Is it a cluster problem, or webGUI? How I can check it?
-
That can happen if your secondary has demoted itself for some reason (e.g. interface with a CARP VIP enabled is unplugged).
Putting the primary into maintenance mode only tells it to use a higher skew. If the secondary isn't taking over, it's because it's transmitting even slower for some reason or another.
Make sure the status is actually "master" on all VIPs on the primary and "backup" on all VIPs on the secondary. If any are in "init" state for example, then it won't work properly as the system showing a VIP in init or blank state would (correctly) believe it has a problem.
-
That can happen if your secondary has demoted itself for some reason (e.g. interface with a CARP VIP enabled is unplugged).
Secondary server get master status and work normally when master shut down or "Temporary disable CARP". So, all interfaces plugged, configured, function.

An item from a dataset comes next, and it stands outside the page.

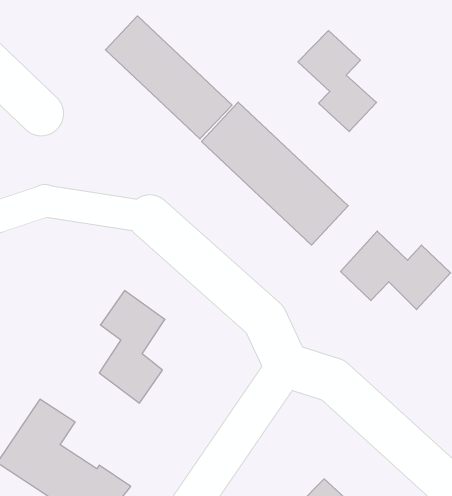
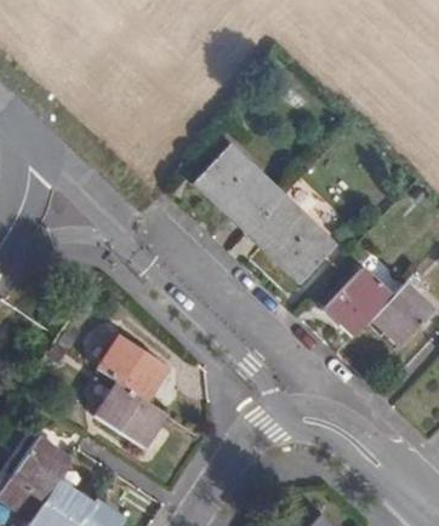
building: [105,16,232,139] -> none
building: [298,31,377,132] -> none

@jimp:Putting the primary into maintenance mode only tells it to use a higher skew. If the secondary isn't taking over, it's because it's transmitting even slower for some reason or another.
How I can check this skew level? Before and after "Enter maintenance mode"?

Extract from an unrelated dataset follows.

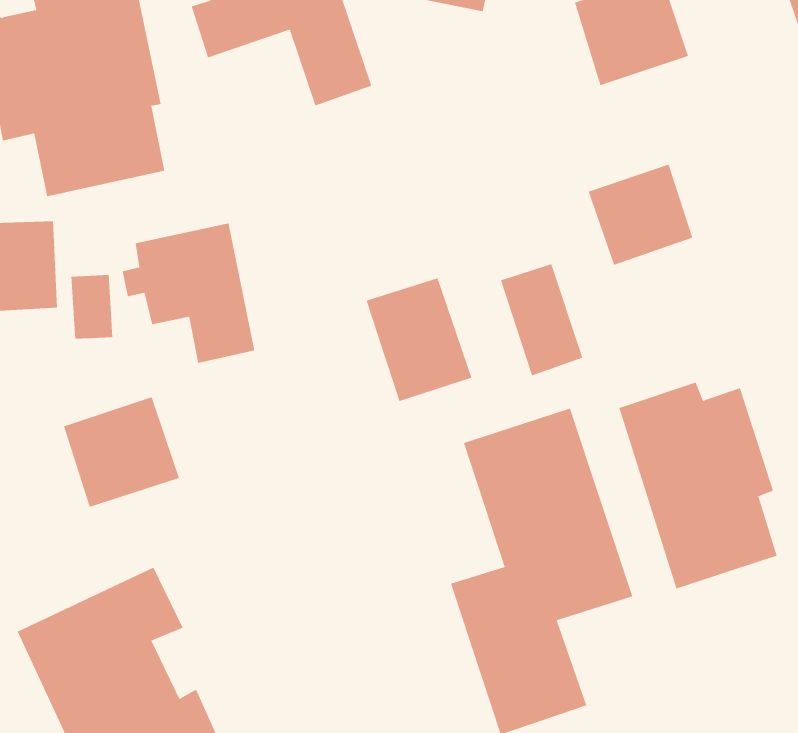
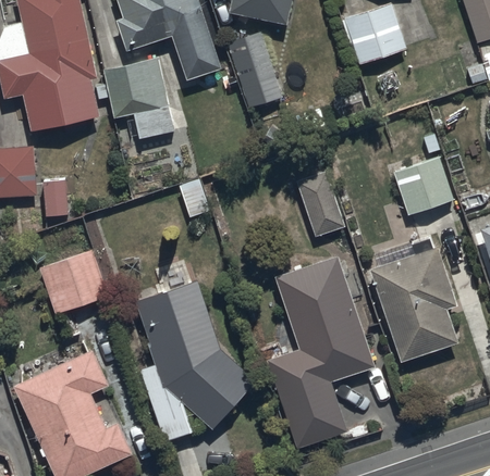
building: none -> [224,30,284,111]
building: [588,164,693,265] -> [392,156,454,216]
building: [122,223,255,364] -> [96,58,174,140]
building: [366,277,472,402] -> none
building: none -> [136,279,256,442]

I don't see any event in logs. In "normal" cluster I see messages like this (in general system log) about all interfaces:
Oct 28 10:41:18 kernel carp: VHID 1@em1: MASTER -> BACKUP (more frequent advertisement received)
Oct 28 10:41:20 php-fpm 11504 /rc.carpbackup: HA cluster member "(192.168.112.1@em1): (LAN)" has resumed CARP state "BACKUP" for vhid 1on master and like this
Oct 28 10:41:19 php-fpm 60770 /rc.carpmaster: HA cluster member "(192.168.112.1@em1): (LAN)" has resumed CARP state "MASTER" for vhid 1
on secondary
On problem cluster there is no any messages about
@jimp:Make sure the status is actually "master" on all VIPs on the primary and "backup" on all VIPs on the secondary. If any are in "init" state for example, then it won't work properly as the system showing a VIP in init or blank state would (correctly) believe it has a problem.

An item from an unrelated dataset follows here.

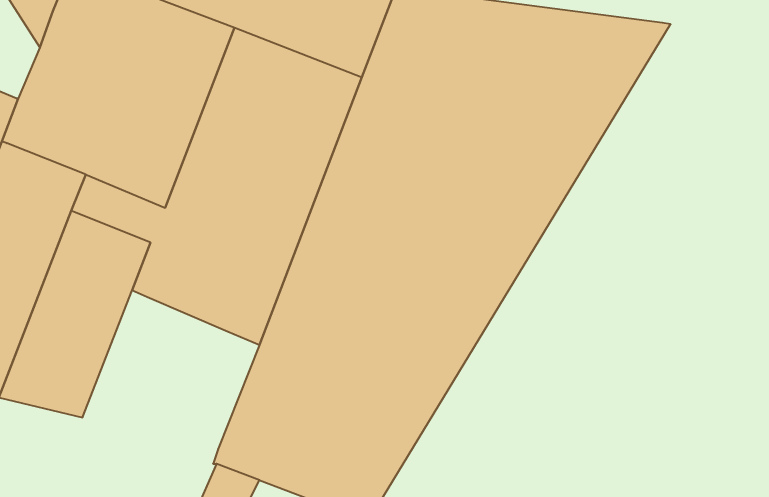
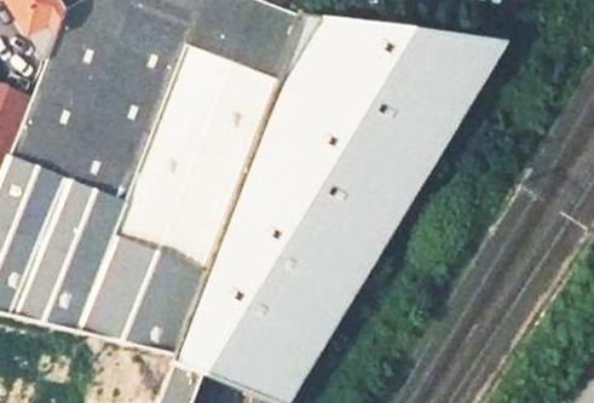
building: none -> [76,236,206,352]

Yes, all VIP is "master" on primary and "backup" on secondary.
Is there some console command to enter maintenance mode? For separate webGUI problem from configuration problem?
-
In addition:
"Normal" cluster is newly installed from zero. "Skew" parameter on all CARP IP is 0 on master server and 100 on backup server.
"Problem" cluster has long life with many upgrades from previous versions. "Skew" parameter on CARP IPs is 200 on master server and 254 on backup. I never change this parameter manually.
"Base" is 1 on all IP and all servers on both cluster.
What value added to skew when I try enter to maintenance mode?
-
You must have changed the skew at some point, or restored a secondary config to a primary twice. Either way it's wrong and needs fixed. The primary skew should be 0, secondary should be 100.
Fix all of your VIP skews on the primary to 0 or 1 and it will fix itself.
Maintenance mode sets the skew to 254, which in this case only ties it with your secondary so it doesn't work as intended.
-
I manually change all skew to 0 on master. On secondary sever skews changes to 100 automatically. But secondary server stop show CARP status. After reboot secondary it normally show status, and master role normally migrate from master to backup and reverse.
Thank you!